Skip to main content

Oksana Zabuzhko poem from novel

Tonight, terror will probably come.

Hot shivers—of lovemaking or vomiting.

Foreboding debauched coupling

Or death's cry--shake the ailing body.

Rupture, rupture--all ligaments, nerves, veins:

My defenselessness is now so total,

Like an overt call to evil: Come!

I've already seen myself as a building

In which an orange rectangle burns

  in the night, a bare window,

With planks across the chest

And bottom of the abdomen, like for an X-ray,

And the rock, the one to shatter the pane

Already lies there, waiting for the hand.


(p.92-3 from FIUS)


I see the spaceship from Star Trek: Discovery. Cleveland Book's spaceship disassembles, and reforms to fit through things as it flies.

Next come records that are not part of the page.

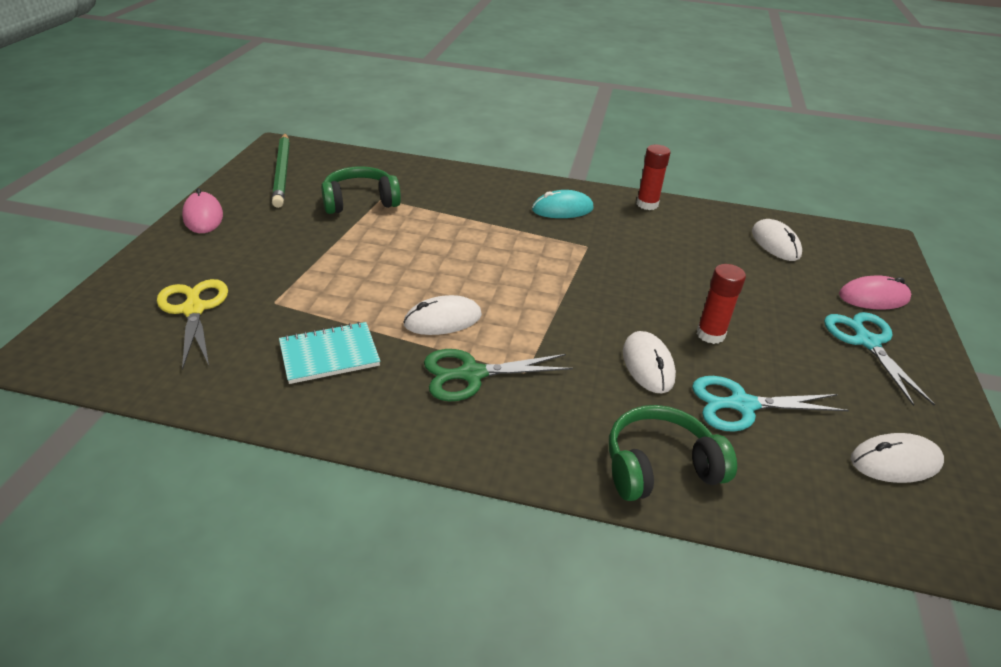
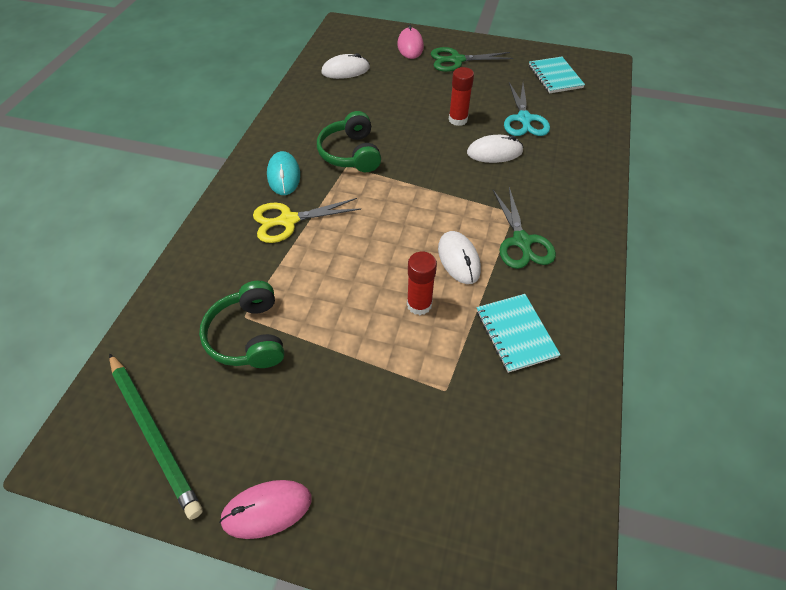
camera: 85 degrees left, 15 degrees up
yellow scissors [157,279,228,370] -> yellow scissors moved to [253,198,361,243]
green pencil [272,133,290,208] -> green pencil turned 60 degrees clockwise [109,353,203,520]
green headphones [609,405,737,501] -> green headphones moved to [317,111,381,172]
red glue stick [637,145,670,210] -> red glue stick moved to [407,252,437,315]
turquoise scissors [824,312,935,406] -> green scissors [430,47,513,72]
white mouse [851,433,944,483] -> turquoise notebook [529,57,585,93]

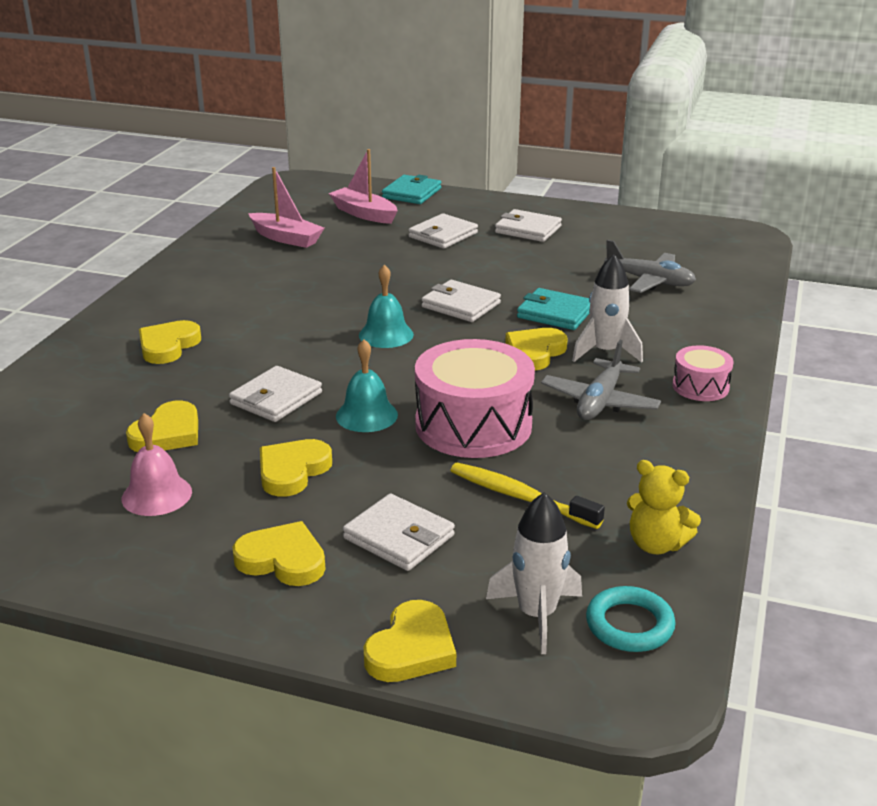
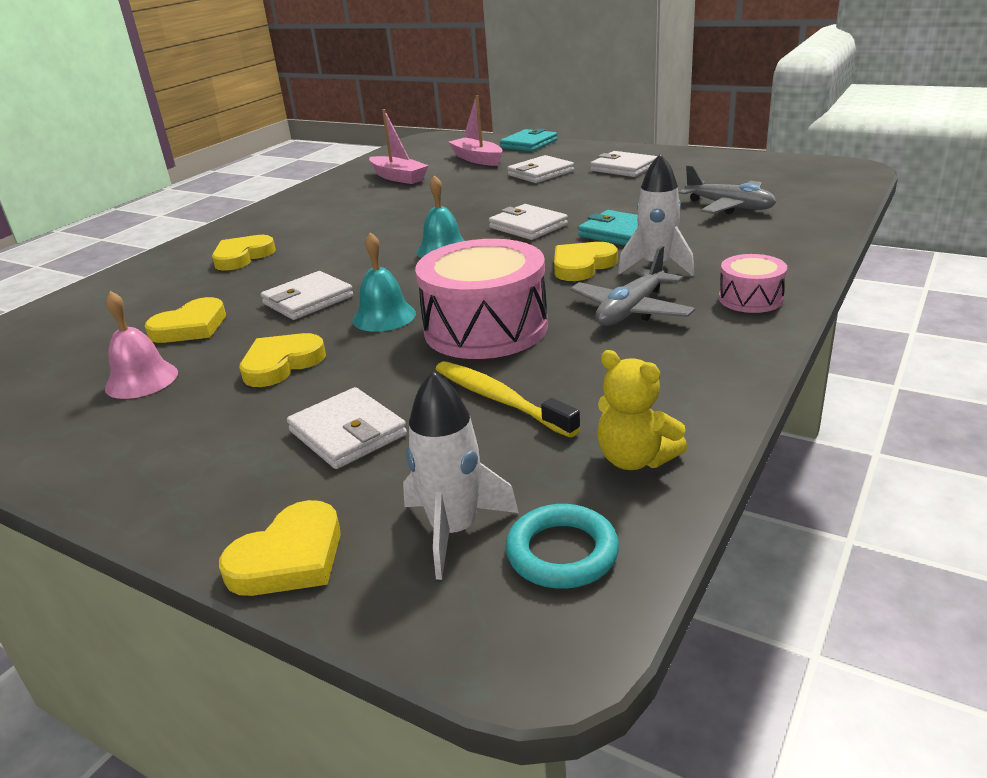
camera: 15 degrees right, 0 degrees up
yellow heart [233,521,325,586] -> none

I think that is how we must all be, shattering and reassembling in impossible ways.

The novel with the word "sex" in it is Fieldwork in Ukrainian Sex, but it's mostly about disappointments sexually, sexual pain, and frustrating and failed relationships of a poet with a painter, as it relates to Ukrainian identity.

Quote starting p. 105: "is despair not too great a luxury for Ukrainians, who after all, were granted for the first time this century a realistic chance of leading a full life?"